By Elizabeth May, RDN, CSOWM, LDN
Researchers at the University of Guelph found an interesting link between hunger and mood. Read more about the study published in Psychopharmacology here.
The Basic Gist
Rats were given glucose blockers to induce hypoglycemia (low blood sugar). When the rats were removed from this chamber and injected with some water, they avoided going back in the original chamber where they experienced the hypoglycemic reaction. When researchers checked the rats, they found elevated levels of corticosterone (stress indicator). The rats were apparently stressed from the hypoglycemic experience. Not surpisingly, the rats were also more sluggish after being given the glucose blockers. However, when the rats were given antidepressants, they weren’t sluggish.
The rats experienced both stress and depression when given the glucose blockers. Researchers pointed out that hypoglycemia could have a negative long term effect on depression or even on causing depression. Nutrition yet again plays such a huge role in health!

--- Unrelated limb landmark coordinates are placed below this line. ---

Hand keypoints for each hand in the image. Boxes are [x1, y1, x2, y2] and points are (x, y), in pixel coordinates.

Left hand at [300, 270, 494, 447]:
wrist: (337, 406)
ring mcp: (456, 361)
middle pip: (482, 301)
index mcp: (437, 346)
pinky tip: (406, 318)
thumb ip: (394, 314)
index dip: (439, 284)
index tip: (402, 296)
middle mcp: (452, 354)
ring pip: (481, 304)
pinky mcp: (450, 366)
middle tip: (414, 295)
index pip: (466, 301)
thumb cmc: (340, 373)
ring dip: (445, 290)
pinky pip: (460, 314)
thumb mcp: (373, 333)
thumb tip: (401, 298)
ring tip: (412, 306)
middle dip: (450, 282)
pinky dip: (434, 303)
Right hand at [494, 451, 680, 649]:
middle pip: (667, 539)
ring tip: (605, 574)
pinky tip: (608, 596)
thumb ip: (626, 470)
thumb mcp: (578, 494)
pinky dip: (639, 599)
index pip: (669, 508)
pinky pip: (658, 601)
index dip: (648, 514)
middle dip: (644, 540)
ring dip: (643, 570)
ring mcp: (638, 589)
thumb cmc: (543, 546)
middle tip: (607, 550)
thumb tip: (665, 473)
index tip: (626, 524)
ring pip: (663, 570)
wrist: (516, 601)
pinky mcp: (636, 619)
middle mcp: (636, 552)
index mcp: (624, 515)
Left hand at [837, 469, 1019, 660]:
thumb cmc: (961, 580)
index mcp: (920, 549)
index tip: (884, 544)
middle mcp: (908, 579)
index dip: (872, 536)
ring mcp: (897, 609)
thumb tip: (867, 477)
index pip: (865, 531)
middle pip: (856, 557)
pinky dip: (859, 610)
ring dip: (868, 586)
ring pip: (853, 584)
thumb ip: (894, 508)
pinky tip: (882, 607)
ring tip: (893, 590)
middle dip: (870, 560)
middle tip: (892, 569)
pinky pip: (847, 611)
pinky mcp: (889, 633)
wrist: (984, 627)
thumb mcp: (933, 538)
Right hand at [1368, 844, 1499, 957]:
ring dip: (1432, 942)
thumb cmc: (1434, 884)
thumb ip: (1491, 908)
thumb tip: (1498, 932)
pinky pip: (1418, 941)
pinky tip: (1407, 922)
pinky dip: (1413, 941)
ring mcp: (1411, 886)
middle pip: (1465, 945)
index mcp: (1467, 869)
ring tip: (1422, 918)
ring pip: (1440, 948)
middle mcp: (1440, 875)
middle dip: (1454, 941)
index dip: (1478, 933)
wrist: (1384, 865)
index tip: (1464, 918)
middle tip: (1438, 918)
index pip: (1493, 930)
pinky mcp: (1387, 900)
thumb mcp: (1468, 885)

How To Manage Hypoglycemia
- Eat 5 to 6 small meals or snacks each day rather than 2 or 3 large meals to help steady the release of glucose into the bloodstream.
- Eat consistent amounts of carbohydrates at meals and snacks each day and avoid skipping meals.

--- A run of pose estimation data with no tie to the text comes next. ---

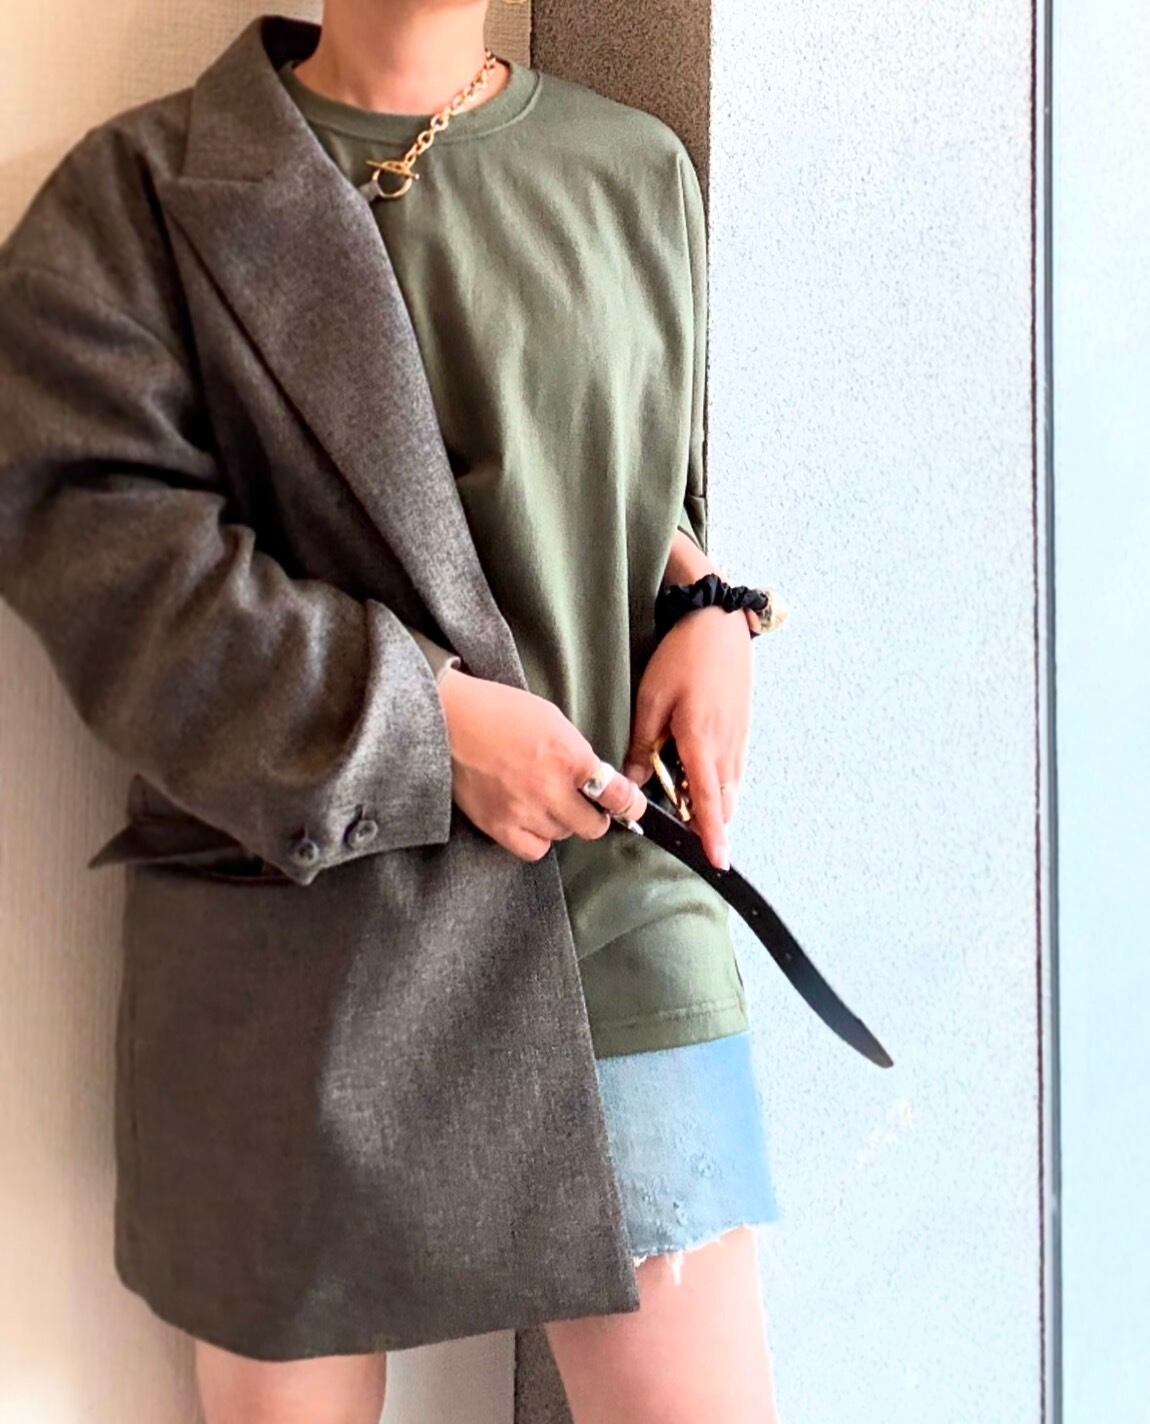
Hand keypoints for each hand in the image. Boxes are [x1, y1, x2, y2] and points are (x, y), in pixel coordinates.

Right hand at [437, 669, 647, 862]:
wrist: (447, 719)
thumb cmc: (497, 710)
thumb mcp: (551, 718)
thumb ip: (578, 752)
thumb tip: (597, 778)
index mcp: (569, 757)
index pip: (617, 795)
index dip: (630, 804)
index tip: (632, 807)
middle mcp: (550, 789)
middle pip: (592, 826)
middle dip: (593, 814)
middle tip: (583, 803)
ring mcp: (524, 811)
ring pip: (563, 835)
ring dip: (561, 822)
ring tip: (544, 800)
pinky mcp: (498, 826)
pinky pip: (534, 850)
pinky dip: (537, 838)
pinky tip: (529, 819)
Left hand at [622, 606, 753, 870]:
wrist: (720, 625)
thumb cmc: (683, 657)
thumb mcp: (652, 698)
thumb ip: (642, 745)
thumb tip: (631, 782)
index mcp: (700, 740)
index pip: (707, 800)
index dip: (712, 834)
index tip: (717, 861)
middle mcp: (726, 745)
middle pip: (723, 803)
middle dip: (709, 826)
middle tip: (687, 837)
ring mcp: (739, 738)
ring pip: (731, 789)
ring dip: (715, 806)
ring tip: (690, 811)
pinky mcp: (743, 730)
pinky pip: (734, 770)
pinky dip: (721, 786)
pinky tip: (702, 781)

- Spread carbohydrate foods throughout the day. Include protein foods and vegetables at each meal for satiety and extra calories, if needed.

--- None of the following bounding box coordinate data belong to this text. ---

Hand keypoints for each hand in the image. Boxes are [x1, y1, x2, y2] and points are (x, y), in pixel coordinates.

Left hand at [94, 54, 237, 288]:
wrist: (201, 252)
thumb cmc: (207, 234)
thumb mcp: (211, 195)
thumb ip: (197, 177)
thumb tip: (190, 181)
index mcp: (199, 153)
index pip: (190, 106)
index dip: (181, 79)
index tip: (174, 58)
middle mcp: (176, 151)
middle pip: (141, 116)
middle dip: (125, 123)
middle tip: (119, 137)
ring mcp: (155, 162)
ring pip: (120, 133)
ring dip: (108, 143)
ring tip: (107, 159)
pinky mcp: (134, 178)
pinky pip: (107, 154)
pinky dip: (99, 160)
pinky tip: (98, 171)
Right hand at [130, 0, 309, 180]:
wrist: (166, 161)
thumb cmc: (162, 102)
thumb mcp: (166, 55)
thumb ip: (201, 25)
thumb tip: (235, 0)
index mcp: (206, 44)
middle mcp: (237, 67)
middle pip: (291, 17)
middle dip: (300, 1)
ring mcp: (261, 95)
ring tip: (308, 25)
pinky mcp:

- Avoid foods that have a lot of sugar and carbohydrate, especially on an empty stomach. Examples are regular soft drinks (sugar-sweetened beverages), syrup, candy, regular fruited yogurt, cookies, pie, and cake.
- Avoid beverages and foods that contain caffeine. Caffeine can cause the same symptoms as hypoglycemia.
- If you choose to drink, limit alcoholic beverages to 1 drink per day for women or 2 drinks per day for men. Drinking alcohol on an empty stomach and without food can cause hypoglycemia.